Task to carry out:
Repeat the rows below unchanged, beginning with the first one and stopping after the line that contains "Doogal | Notes: Voice".

Exercise materials:
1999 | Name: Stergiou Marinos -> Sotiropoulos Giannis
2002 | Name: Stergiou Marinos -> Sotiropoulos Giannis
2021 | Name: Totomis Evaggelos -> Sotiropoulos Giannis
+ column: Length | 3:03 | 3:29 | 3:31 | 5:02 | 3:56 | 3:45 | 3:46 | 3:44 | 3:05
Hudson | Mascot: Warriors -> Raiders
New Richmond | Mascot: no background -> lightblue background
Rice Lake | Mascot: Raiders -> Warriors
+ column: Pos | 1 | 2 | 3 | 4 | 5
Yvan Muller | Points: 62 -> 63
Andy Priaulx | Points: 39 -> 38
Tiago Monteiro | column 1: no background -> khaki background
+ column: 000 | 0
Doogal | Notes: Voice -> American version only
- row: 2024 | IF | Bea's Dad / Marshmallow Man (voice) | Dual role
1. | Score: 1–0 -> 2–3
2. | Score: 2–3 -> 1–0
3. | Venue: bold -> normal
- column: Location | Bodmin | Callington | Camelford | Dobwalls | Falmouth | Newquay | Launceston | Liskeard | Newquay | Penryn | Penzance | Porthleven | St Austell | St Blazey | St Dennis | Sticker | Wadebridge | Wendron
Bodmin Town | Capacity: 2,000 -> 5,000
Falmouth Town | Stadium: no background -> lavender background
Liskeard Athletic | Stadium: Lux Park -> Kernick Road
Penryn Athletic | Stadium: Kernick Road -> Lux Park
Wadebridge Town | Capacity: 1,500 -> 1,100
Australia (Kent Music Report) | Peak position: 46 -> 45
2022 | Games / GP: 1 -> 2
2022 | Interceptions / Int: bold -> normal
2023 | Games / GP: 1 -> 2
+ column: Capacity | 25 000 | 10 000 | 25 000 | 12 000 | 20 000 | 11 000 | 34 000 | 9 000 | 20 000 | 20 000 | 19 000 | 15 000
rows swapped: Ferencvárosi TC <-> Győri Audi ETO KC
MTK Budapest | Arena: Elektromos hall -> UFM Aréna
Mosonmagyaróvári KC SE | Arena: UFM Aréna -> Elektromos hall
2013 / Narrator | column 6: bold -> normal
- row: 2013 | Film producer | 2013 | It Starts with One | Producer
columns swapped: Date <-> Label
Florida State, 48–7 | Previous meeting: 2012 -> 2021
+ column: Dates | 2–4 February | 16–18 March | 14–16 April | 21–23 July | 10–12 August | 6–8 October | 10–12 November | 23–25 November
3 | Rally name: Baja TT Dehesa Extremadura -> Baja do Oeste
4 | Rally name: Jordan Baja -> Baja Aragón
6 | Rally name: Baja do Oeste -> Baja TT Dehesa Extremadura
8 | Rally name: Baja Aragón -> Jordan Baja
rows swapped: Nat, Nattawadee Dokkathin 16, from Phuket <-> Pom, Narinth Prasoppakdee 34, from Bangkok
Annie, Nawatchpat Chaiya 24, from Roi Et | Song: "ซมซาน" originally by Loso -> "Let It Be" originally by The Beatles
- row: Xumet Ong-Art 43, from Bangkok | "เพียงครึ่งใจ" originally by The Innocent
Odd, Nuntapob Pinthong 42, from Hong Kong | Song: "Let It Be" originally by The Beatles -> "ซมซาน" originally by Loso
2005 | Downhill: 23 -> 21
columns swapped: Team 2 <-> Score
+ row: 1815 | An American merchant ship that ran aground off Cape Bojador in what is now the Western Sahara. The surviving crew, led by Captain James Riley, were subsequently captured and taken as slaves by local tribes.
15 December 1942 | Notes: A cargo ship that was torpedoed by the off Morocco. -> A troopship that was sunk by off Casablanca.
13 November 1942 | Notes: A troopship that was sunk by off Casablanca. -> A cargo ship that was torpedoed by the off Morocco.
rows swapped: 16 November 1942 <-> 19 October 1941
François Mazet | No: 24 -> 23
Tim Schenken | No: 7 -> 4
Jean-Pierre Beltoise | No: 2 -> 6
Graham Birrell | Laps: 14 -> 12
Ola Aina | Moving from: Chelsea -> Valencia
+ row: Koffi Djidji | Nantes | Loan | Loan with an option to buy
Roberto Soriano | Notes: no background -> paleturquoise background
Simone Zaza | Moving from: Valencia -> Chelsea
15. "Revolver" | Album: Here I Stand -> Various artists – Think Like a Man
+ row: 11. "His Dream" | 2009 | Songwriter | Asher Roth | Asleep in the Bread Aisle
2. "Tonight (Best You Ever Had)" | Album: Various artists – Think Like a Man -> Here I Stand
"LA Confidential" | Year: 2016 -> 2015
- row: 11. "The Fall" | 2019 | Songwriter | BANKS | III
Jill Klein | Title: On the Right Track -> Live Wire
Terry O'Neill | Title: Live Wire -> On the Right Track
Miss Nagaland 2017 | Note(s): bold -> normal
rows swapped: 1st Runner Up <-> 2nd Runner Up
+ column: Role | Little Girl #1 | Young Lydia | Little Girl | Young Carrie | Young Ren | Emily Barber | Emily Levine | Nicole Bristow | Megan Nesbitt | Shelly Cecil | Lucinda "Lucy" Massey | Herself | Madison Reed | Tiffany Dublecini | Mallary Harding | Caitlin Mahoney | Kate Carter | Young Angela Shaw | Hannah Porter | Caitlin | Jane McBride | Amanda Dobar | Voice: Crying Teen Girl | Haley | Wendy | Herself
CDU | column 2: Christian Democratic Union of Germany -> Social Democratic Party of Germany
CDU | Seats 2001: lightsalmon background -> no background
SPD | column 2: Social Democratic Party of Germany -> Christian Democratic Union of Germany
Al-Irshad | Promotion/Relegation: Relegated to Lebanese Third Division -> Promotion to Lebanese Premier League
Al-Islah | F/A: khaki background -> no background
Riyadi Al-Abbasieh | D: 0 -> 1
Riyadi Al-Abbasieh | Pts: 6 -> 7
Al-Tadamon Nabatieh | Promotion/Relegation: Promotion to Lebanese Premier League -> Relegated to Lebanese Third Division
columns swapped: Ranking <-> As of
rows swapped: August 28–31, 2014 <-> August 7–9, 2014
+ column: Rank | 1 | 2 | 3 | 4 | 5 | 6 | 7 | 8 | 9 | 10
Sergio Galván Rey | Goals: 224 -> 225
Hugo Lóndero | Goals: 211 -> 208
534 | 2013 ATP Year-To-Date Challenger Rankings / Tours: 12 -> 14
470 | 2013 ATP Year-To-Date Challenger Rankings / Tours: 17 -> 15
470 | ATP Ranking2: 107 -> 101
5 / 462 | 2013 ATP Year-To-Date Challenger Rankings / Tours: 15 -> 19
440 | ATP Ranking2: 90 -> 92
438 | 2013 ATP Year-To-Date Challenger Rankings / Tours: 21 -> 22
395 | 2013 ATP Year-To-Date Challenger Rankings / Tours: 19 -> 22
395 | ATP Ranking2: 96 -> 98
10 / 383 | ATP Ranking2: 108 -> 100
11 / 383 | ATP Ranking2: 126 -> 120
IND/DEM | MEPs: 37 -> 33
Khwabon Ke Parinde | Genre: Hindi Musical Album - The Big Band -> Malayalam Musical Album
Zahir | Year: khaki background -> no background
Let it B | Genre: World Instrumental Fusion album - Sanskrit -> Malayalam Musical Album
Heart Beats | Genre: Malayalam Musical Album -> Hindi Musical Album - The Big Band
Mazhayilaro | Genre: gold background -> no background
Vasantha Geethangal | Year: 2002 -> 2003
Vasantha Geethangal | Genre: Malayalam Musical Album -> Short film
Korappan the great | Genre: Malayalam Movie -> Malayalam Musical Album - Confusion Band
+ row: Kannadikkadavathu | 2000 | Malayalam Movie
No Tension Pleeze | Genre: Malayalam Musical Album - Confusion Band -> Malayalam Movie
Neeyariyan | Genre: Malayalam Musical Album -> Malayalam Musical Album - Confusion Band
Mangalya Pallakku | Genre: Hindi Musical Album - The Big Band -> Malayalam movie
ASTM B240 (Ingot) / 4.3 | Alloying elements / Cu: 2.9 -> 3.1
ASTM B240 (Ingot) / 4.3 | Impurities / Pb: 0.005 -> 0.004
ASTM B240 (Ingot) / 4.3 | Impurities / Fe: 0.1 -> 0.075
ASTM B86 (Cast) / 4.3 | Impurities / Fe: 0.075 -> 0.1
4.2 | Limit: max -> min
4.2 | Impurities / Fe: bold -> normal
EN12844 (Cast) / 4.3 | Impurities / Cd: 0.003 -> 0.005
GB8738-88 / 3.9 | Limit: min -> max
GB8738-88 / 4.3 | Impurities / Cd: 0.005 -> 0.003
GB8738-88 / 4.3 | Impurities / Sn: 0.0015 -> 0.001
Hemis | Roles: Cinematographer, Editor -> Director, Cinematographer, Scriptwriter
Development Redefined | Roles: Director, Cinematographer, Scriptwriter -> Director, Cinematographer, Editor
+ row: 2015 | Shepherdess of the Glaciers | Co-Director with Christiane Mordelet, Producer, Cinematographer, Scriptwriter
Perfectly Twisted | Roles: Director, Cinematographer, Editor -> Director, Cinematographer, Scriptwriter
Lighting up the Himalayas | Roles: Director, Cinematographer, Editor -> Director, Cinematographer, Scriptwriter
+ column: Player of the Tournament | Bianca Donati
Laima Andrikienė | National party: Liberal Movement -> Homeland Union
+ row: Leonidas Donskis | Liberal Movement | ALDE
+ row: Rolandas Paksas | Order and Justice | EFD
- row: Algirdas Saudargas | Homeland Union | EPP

Solution to the problem:
1999 | Name: Stergiou Marinos -> Sotiropoulos Giannis
2002 | Name: Stergiou Marinos -> Sotiropoulos Giannis
2021 | Name: Totomis Evaggelos -> Sotiropoulos Giannis
+ column: Length | 3:03 | 3:29 | 3:31 | 5:02 | 3:56 | 3:45 | 3:46 | 3:44 | 3:05
Hudson | Mascot: Warriors -> Raiders
New Richmond | Mascot: no background -> lightblue background
Rice Lake | Mascot: Raiders -> Warriors
+ column: Pos | 1 | 2 | 3 | 4 | 5
Yvan Muller | Points: 62 -> 63
Andy Priaulx | Points: 39 -> 38
Tiago Monteiro | column 1: no background -> khaki background
+ column: 000 | 0
Doogal | Notes: Voice -> American version only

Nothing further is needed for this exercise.